Dataset entries
• • • • •

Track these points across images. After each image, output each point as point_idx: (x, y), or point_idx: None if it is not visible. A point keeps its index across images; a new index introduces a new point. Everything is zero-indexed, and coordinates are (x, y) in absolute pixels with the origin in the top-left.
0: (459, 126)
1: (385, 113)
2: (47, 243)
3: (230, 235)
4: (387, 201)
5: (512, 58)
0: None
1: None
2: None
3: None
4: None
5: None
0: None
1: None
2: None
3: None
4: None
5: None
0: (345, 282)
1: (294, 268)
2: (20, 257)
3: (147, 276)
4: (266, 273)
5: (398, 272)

• • • • •

Report each line above that contains the word "After", treating uppercase and lowercase as different.

Track these points across images. After each image, output each point as point_idx: (x, y), or point_idx: None if it is not visible. A point keeps its index across images; a new index introduces a new point. Everything is zero-indexed, and coordinates are (x, y) in absolute pixels with the origin in the top-left.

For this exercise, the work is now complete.